[Opening Record excerpts section]

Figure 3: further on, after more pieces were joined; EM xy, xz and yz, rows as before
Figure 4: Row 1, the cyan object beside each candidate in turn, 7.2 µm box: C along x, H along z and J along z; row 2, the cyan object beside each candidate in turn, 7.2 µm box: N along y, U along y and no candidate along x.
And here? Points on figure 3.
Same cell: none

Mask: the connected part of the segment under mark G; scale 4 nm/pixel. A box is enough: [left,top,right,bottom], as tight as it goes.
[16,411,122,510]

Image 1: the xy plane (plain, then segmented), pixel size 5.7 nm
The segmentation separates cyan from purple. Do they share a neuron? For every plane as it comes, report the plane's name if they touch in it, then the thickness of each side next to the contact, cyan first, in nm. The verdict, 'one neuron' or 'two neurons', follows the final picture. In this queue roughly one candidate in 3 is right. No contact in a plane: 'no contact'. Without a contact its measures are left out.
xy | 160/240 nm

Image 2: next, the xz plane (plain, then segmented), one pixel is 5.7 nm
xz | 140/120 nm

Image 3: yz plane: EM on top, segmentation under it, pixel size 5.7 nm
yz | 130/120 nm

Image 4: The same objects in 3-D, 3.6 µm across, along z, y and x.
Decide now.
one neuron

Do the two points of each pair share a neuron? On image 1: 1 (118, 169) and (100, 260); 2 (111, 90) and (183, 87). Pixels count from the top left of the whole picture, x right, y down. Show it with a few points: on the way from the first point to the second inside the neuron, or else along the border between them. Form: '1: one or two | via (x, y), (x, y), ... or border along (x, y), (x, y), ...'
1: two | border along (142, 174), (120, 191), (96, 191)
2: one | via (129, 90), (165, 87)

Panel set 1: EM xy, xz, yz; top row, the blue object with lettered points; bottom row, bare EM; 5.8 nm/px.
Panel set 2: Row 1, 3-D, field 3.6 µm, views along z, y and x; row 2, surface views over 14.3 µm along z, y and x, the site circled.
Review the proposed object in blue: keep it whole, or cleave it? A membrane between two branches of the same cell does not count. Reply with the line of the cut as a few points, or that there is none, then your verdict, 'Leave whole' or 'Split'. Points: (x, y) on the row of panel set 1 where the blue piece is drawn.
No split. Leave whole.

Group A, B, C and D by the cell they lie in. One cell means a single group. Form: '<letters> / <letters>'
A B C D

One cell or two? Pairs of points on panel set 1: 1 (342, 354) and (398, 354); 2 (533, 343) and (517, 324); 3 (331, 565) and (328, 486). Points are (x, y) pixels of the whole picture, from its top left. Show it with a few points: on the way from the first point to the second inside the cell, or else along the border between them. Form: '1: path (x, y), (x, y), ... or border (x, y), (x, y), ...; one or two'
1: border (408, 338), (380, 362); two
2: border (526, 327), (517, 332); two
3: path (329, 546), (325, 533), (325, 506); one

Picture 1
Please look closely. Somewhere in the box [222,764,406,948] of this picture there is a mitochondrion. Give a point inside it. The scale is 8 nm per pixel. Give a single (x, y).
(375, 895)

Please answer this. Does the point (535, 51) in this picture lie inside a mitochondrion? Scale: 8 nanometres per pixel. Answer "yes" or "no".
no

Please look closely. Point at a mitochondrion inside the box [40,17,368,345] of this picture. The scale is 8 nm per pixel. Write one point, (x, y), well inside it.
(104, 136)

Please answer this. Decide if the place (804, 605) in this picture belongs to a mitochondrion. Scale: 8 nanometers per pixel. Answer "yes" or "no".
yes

[Closing Record excerpts section]

**What you will do**
Retype each record in full, please.

**Task answer**
Figure 3: further on, after more pieces were joined; EM xy, xz and yz, rows as before
Figure 4: Row 1, the cyan object beside each candidate in turn, 7.2 µm box: C along x, H along z and J along z; row 2, the cyan object beside each candidate in turn, 7.2 µm box: N along y, U along y and no candidate along x.
And here? Points on figure 3.
Same cell: none

Mask: the connected part of the segment under mark G; scale 4 nm/pixel. A box is enough: [left,top,right,bottom], as tight as it goes.
[16,411,122,510]

Image 1: the xy plane (plain, then segmented), pixel size 5.7 nm
The segmentation separates cyan from purple. Do they share a neuron? For every plane as it comes, report the plane's name if they touch in it, then the thickness of each side next to the contact, cyan first, in nm. The verdict, 'one neuron' or 'two neurons', follows the final picture. In this queue roughly one candidate in 3 is right. No contact in a plane: 'no contact'. Without a contact its measures are left out.
xy | 160/240 nm

Image 2: next, the xz plane (plain, then segmented), one pixel is 5.7 nm
xz | 140/120 nm

Image 3: yz plane: EM on top, segmentation under it, pixel size 5.7 nm
yz | 130/120 nm

Image 4: The same objects in 3-D, 3.6 µm across, along z, y and x.
Decide now.
one neuron

Do the two points of each pair share a neuron? On image 1: 1 (118, 169) and (100, 260); 2 (111, 90) and (183, 87). Pixels count from the top left of the whole picture, x right, y down. Show it with a few points: on the way from the first point to the second inside the neuron, or else along the border between them. Form: '1: one or two | via (x, y), (x, y), ... or border along (x, y), (x, y), ...'
1: two | border along (142, 174), (120, 191), (96, 191)
2: one | via (129, 90), (165, 87)

Panel set 1: EM xy, xz, yz; top row, the blue object with lettered points; bottom row, bare EM; 5.8 nm/px.
Panel set 2: Row 1, 3-D, field 3.6 µm, views along z, y and x; row 2, surface views over 14.3 µm along z, y and x, the site circled.
Review the proposed object in blue: keep it whole, or cleave it? A membrane between two branches of the same cell does not count. Reply with the line of the cut as a few points, or that there is none, then your verdict, 'Leave whole' or 'Split'. Points: (x, y) on the row of panel set 1 where the blue piece is drawn.
No split. Leave whole.

Group A, B, C and D by the cell they lie in. One cell means a single group. Form: '<letters> / <letters>'
A B C D

One cell or two? Pairs of points on panel set 1: 1 (342, 354) and (398, 354); 2 (533, 343) and (517, 324); 3 (331, 565) and (328, 486). Points are (x, y) pixels of the whole picture, from its top left. Show it with a few points: on the way from the first point to the second inside the cell, or else along the border between them. Form: '1: path (x, y), (x, y), ... or border (x, y), (x, y), ...; one or two'
1: border (408, 338), (380, 362); two
2: border (526, 327), (517, 332); two
3: path (329, 546), (325, 533), (325, 506); one

Picture 1
Please look closely. Somewhere in the box [222,764,406,948] of this picture there is a mitochondrion. Give a point inside it. The scale is 8 nm per pixel. Give a single (x, y).
(375, 895)

Please answer this. Does the point (535, 51) in this picture lie inside a mitochondrion? Scale: 8 nanometres per pixel. Answer "yes" or "no".
no

Please look closely. Point at a mitochondrion inside the box [40,17,368,345] of this picture. The scale is 8 nm per pixel. Write one point, (x, y), well inside it.
(104, 136)

Please answer this. Decide if the place (804, 605) in this picture belongs to a mitochondrion. Scale: 8 nanometers per pixel. Answer "yes" or "no".
yes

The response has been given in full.